Cryptosporidium spp. are protozoa with a wide host-range. Transmission occurs by the faecal-oral route either directly or via contaminated food and water. Puppies are most susceptible to illness. Cryptosporidium is zoonotic.

Parasite: Cryptosporidium canis, Cryptosporidium parvum
Common name: Cryptosporidium
Host: Dogs, livestock, humans
Pre-patent period: 2-14  days
Location of adults: Small intestine
Distribution: Worldwide
Transmission route: Oral (ingestion of oocysts directly or via contaminated food and water)
Zoonotic: Yes



Clinical signs

Infection with Cryptosporidium is often asymptomatic, especially in adult dogs. If clinical disease manifests, it is usually associated with young and immunosuppressed animals. Cryptosporidiosis in dogs tends to manifest as an acute bout of water diarrhoea, which usually resolves in 7-10 days but may be chronic if the host is immunocompromised.

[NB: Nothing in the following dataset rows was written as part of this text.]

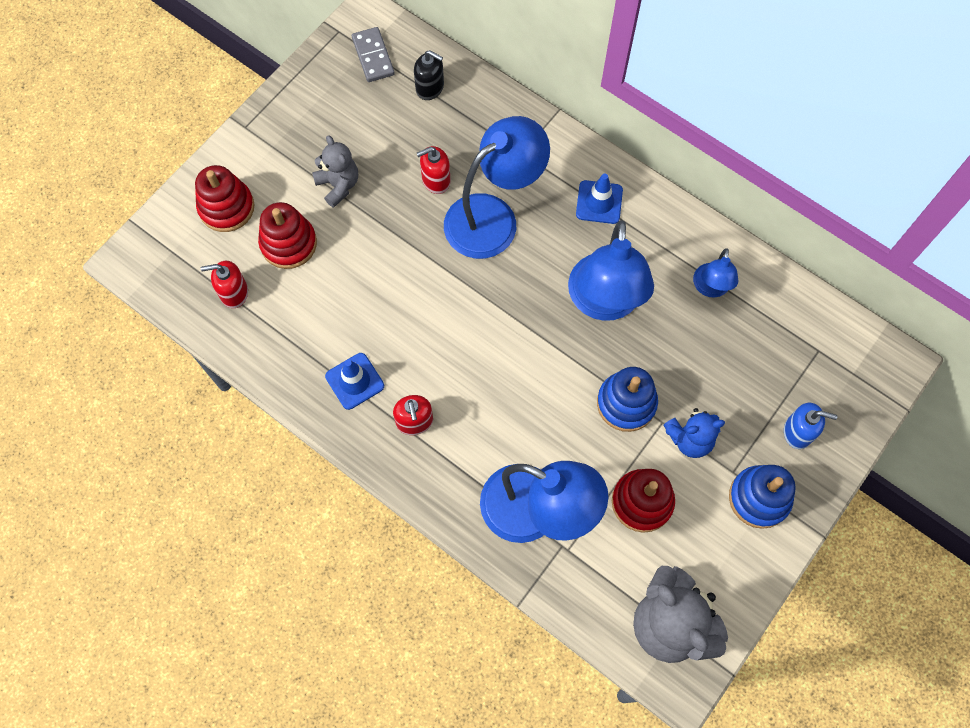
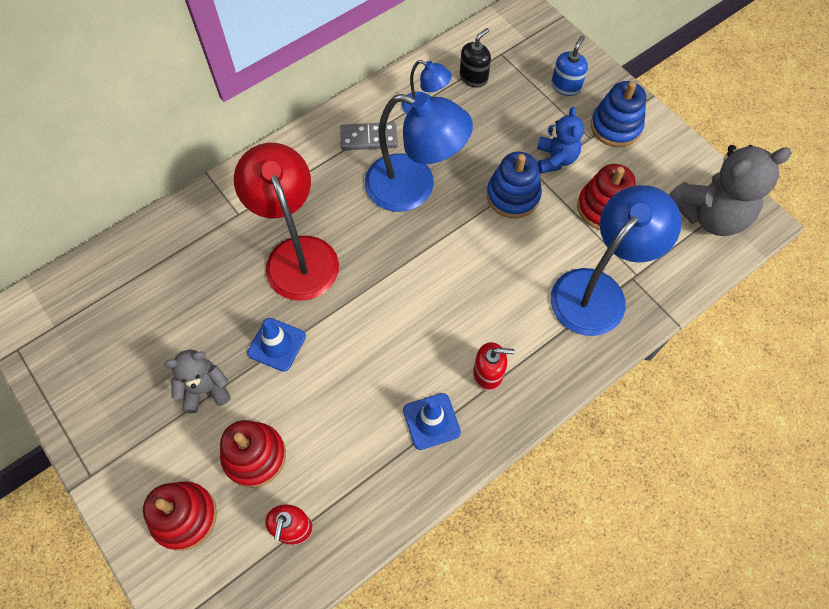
camera: 75 degrees left, 5 degrees down
grey domino [352,27,395,82] -> grey domino moved to [340,122,398,151]
black soap dispenser [414,50,444,100] -> black soap dispenser moved to [460,28,491,87]
red soap dispenser [417,146,451,194] -> none
blue lamp [444,116,550,259] -> red lamp [234,143,339,301]
blue traffic cone [576,174,623,224] -> blue traffic cone moved to [247,318,306,372]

Oocysts are challenging to identify (Fig 1). Specialized stains such as the Ziehl-Neelsen or modified acid-fast staining of direct faecal smears (SOP 6) reveal red or pink 5-6 µm oocysts (Fig 2). Commercial rapid immunodiagnostic coproantigen kits are useful in-house diagnosis. PCR-testing may be available through commercial laboratories.

Figure 1 Unstained Cryptosporidium oocyst on a faecal float. (Image credit: Dr. B. K. Linh)
Figure 2 Cryptosporidium oocyst stained using modified acid-fast staining. (Image credit: Dr. B. K. Linh)


A number of off-label drugs and regimes, for example, using azithromycin, paromomycinparomomycin, tylosin and nitazoxanide, have been used with some success for the resolution of cryptosporidiosis-related diarrhoea, however, have not been supported with controlled studies. None of these regimes has proven to result in the elimination of oocyst excretion.


For control options, refer to the General Considerations and Recommendations section.

Public health considerations

Zoonotic transmission of C. parvum may occur in healthy individuals, with the most common source being calves and other humans. Rare cases of infection with C. canis have been reported in children or patients with immunosuppressive disorders.